You should not be using hard coded values, when using File
. Once the application is "jarred", the file system location will no longer the the same as when running from your IDE.
If you want to read a jar resource, you should read it a resource via an URL, with getClass().getResource("...")
or one of its variants.
Also it looks like (with the path you are using "resources/background"), that the "resource" is on the same level as the src
, and is not event being included to the build path of the jar. If you extract the jar, I'm pretty sure the files won't be there.
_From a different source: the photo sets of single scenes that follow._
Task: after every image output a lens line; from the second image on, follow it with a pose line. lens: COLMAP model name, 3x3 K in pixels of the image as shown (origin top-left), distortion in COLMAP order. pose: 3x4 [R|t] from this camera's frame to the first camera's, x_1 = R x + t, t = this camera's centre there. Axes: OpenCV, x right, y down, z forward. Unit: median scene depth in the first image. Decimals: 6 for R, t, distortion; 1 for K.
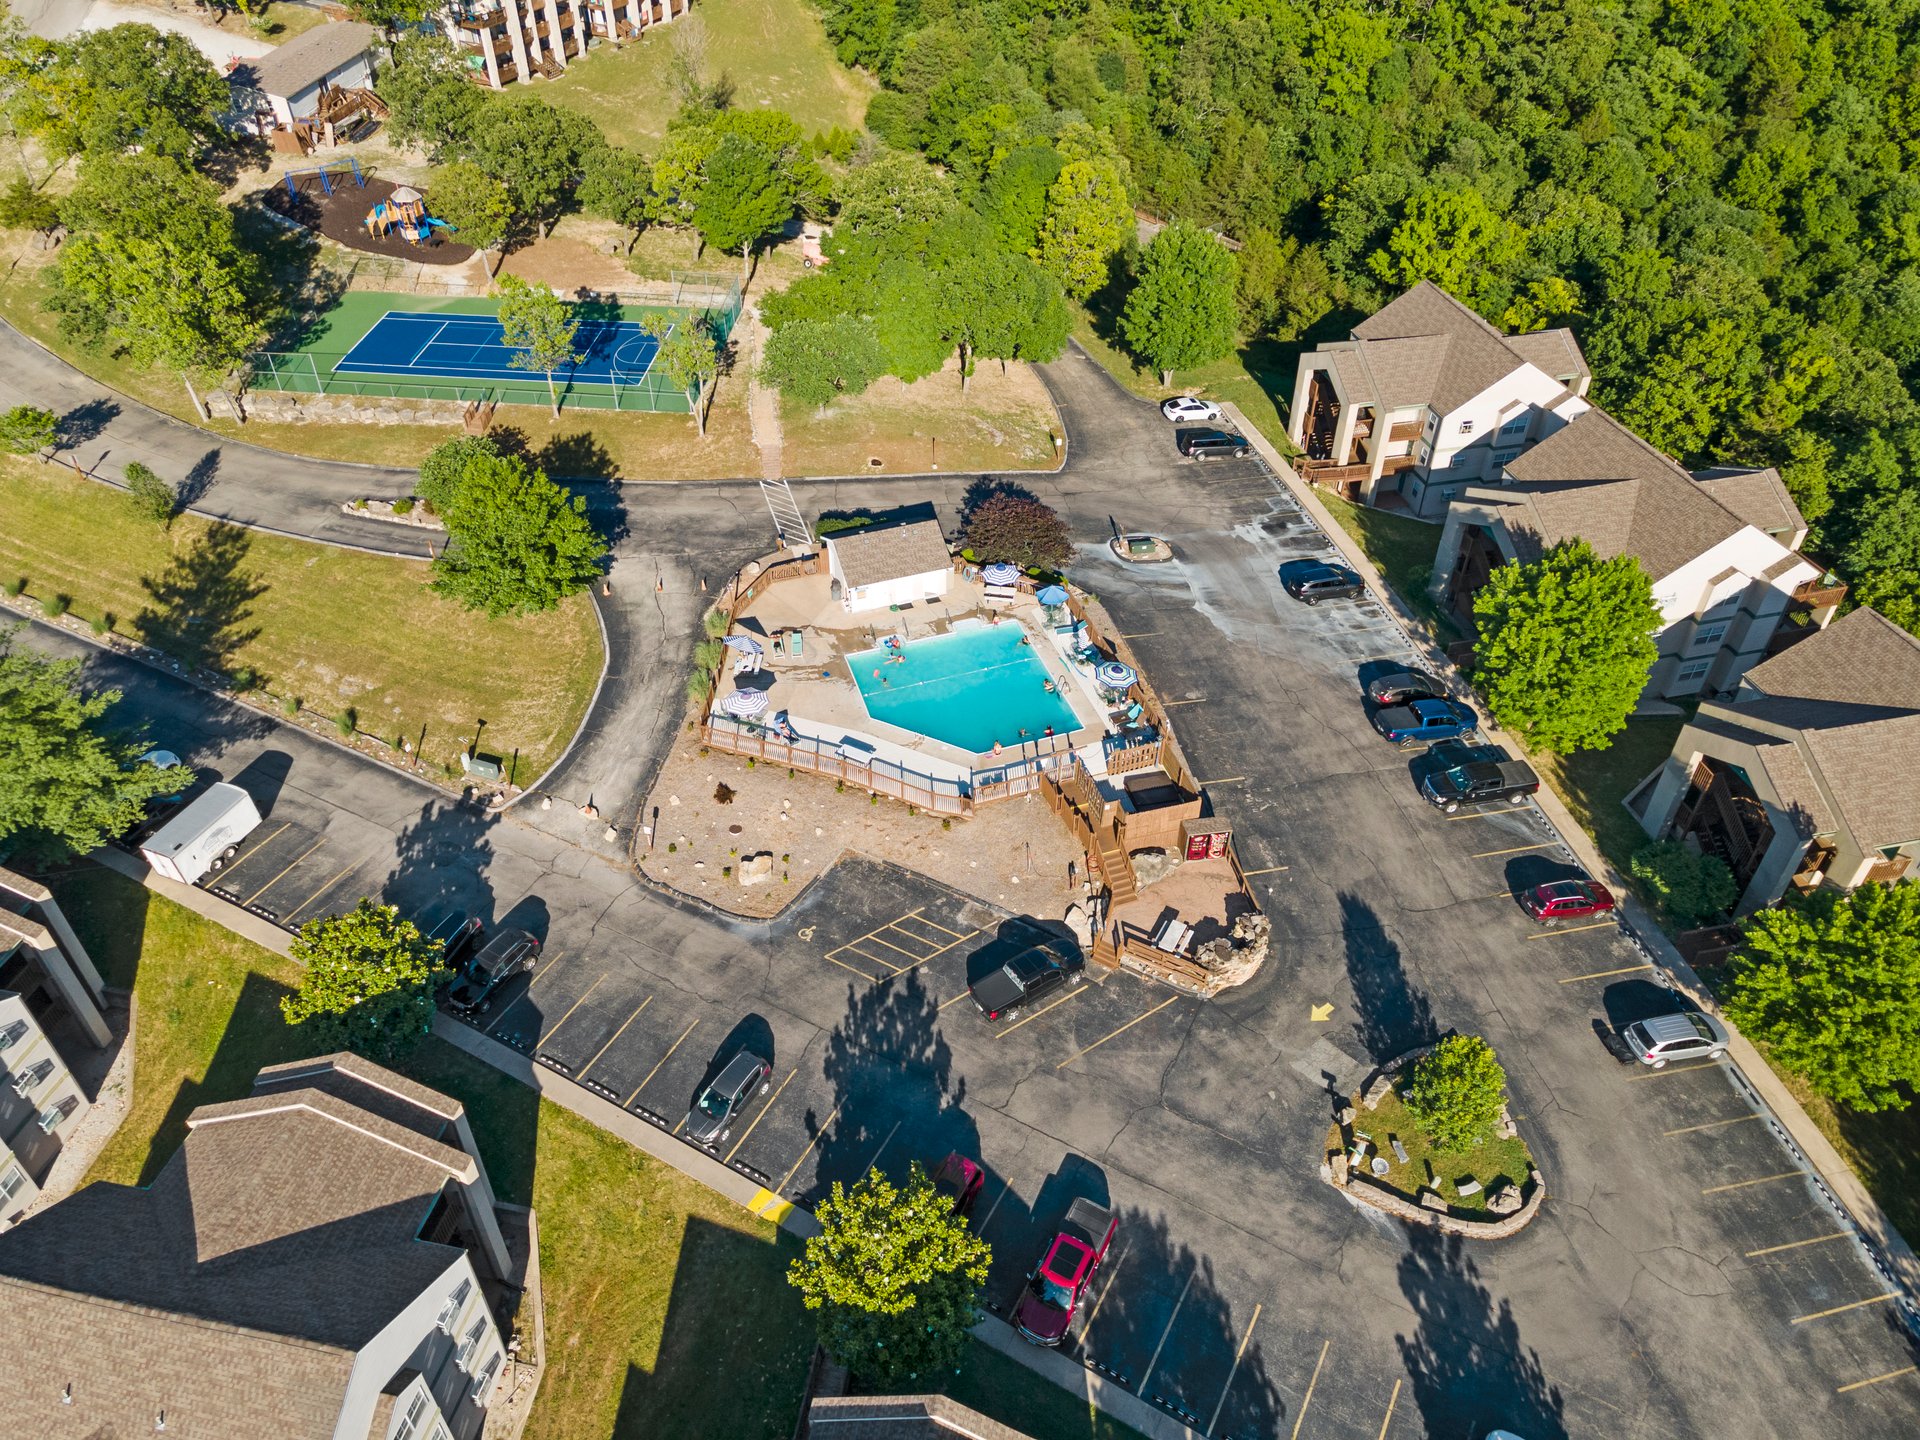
lens RADIAL K [[1371.4, 0, 962.6], [0, 1371.4, 727.0], [0, 0, 1]] dist [0.025535, 0.026578]
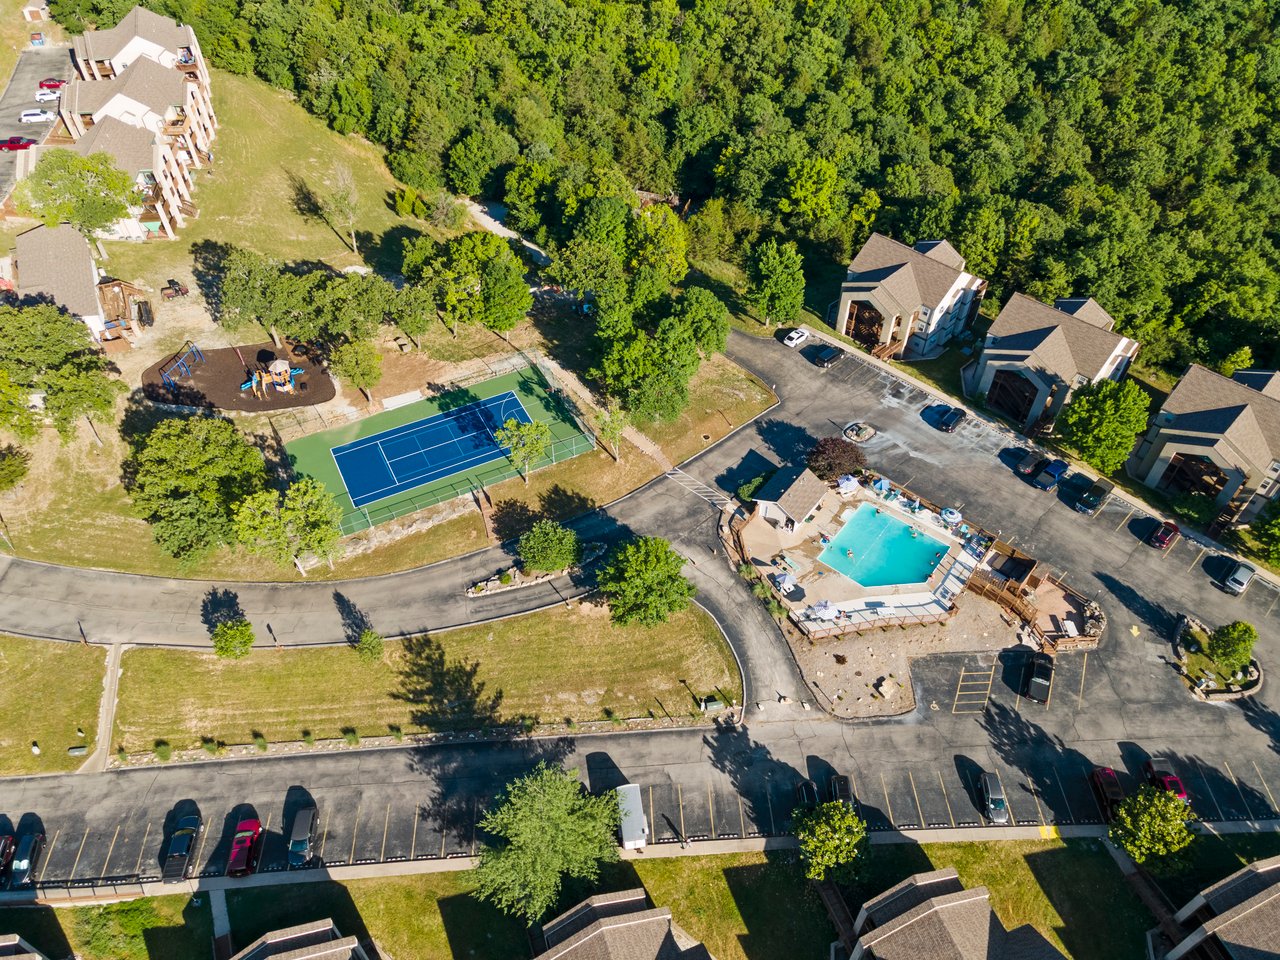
lens RADIAL K [[914.3, 0, 632.7], [0, 914.3, 476.6], [0, 0, 1]] dist [0.025535, 0.026578]
pose [[0.846582, -0.389810, 0.362418, -0.746405], [0.349562, 0.920670, 0.173706, -0.485832], [-0.401380, -0.020369, 0.915685, -0.050781]]
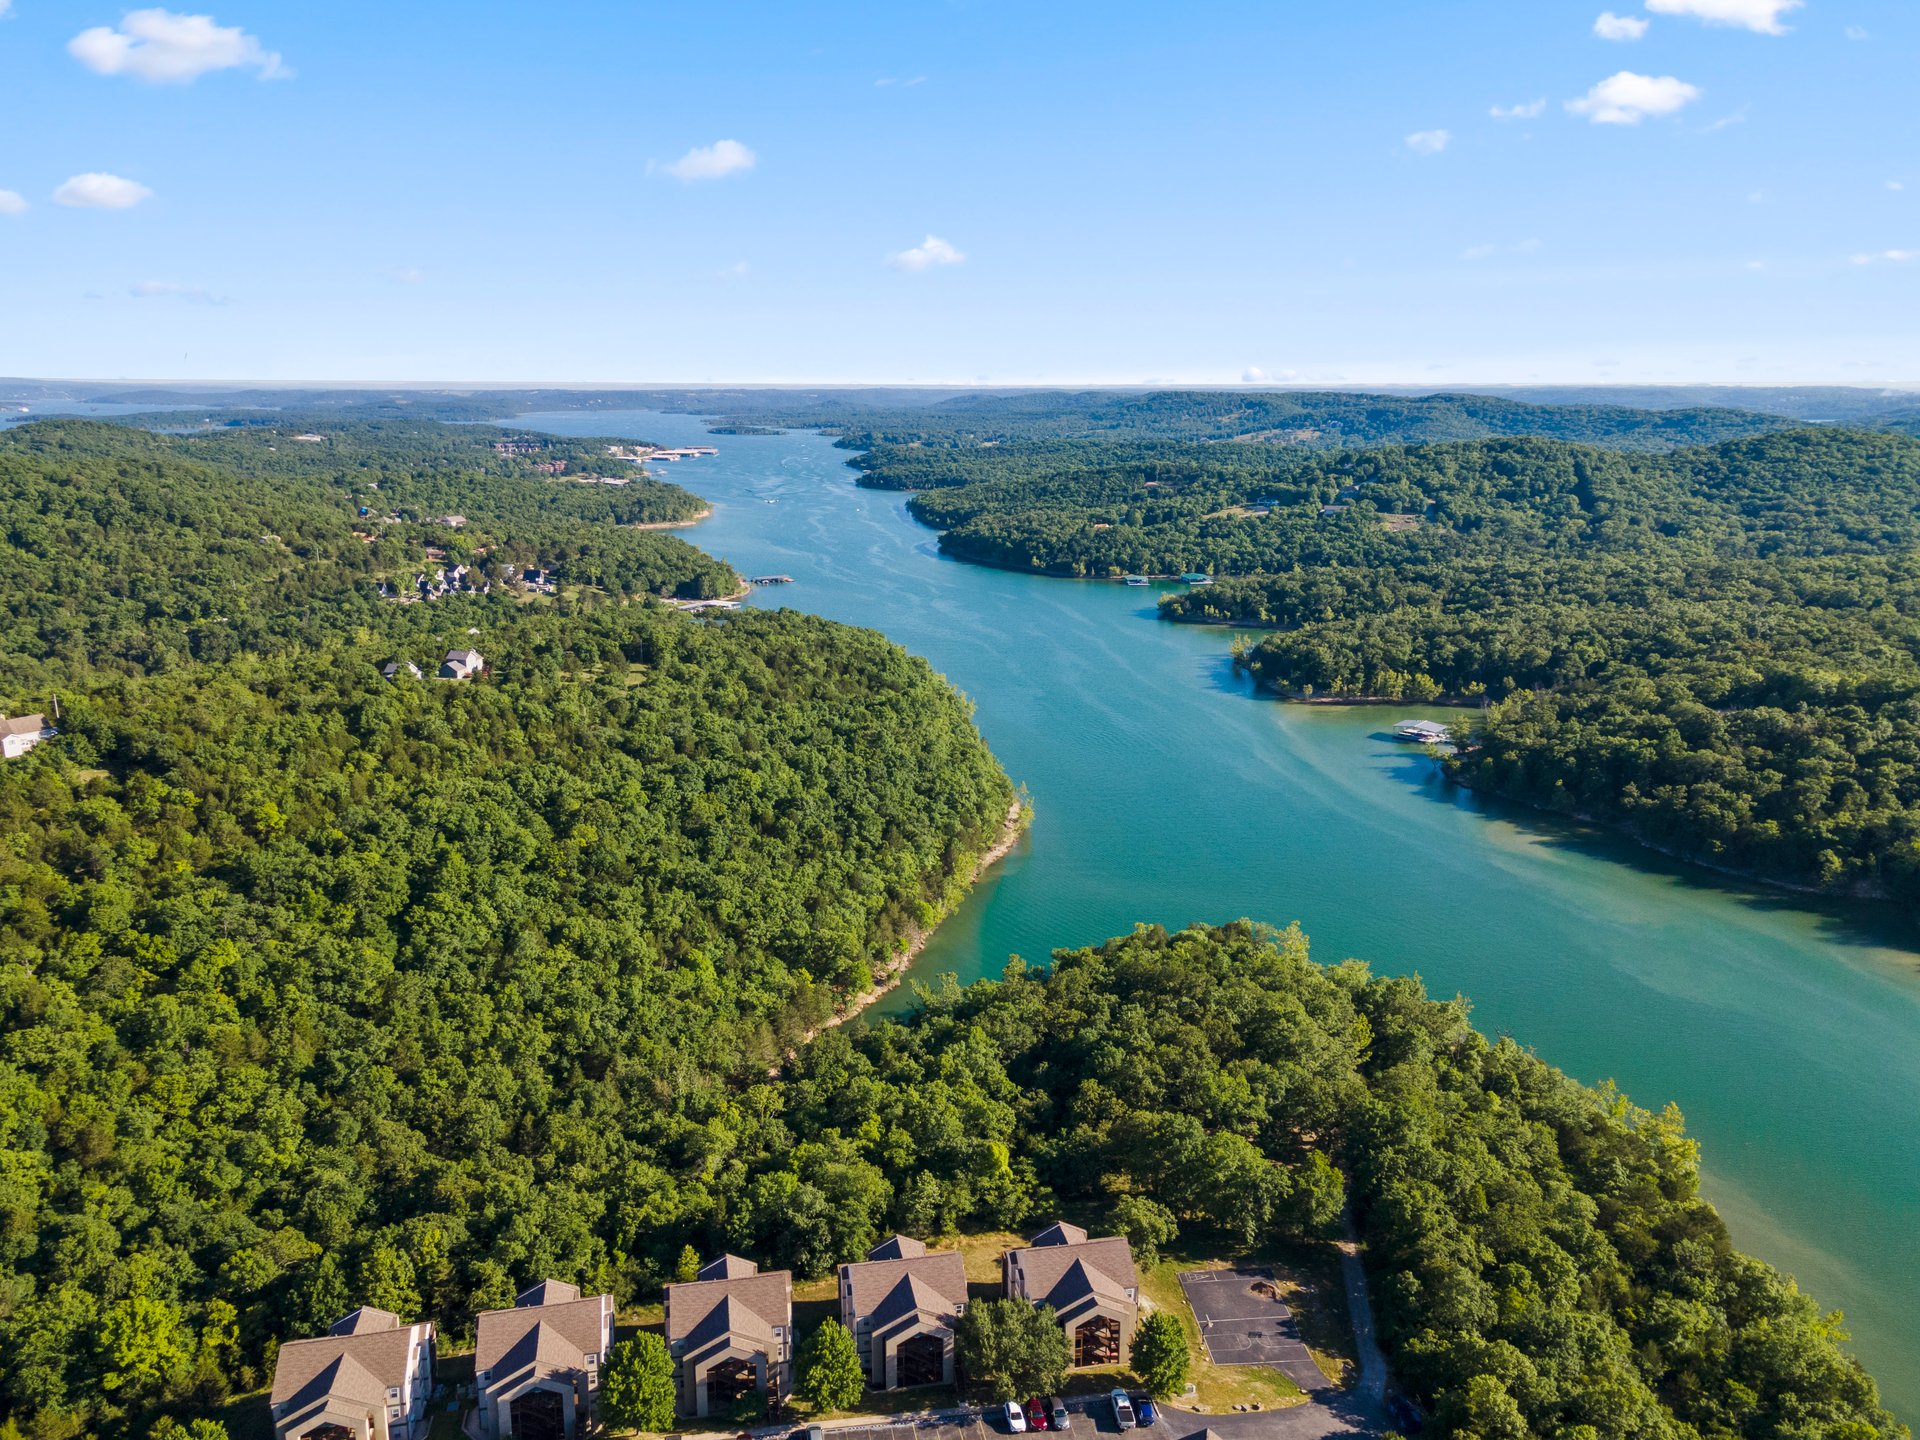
lens RADIAL K [[1371.4, 0, 965.3], [0, 1371.4, 717.9], [0, 0, 1]] dist [0.025535, 0.026578]
pose [[0.028406, -0.223185, 0.974362, -1.405212], [0.640601, 0.752344, 0.153655, -0.834523], [-0.767349, 0.619812, 0.164343, -0.399321]]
You should instead put the "resources" inside the "src", so it's automatically put in the build path. You could leave it where it is, and configure the build to add it, but that will take a longer explanation. So just put it in the "src". So you will have a file structure like
ProjectRoot
src
resources
beackground
Still the problem is trying to read the path a File
, which will search for the file using on the file system, using the hard code relative path. That won't work. As I said it should be read from an URL. So you could do something like:
URL url = TestFiles.class.getResource("/resources/background");
URI uri = url.toURI();
File file = new File(uri);
File[] files = file.listFiles();
for (File f : files) {
System.out.println(f.getAbsolutePath());
}
This should work. So just make sure after you build, that the files actually exist in the jar, then get the url of the dir you want, then you can create a File
from the URI
- See the
Class
API for more resource obtaining methods, and some explanation.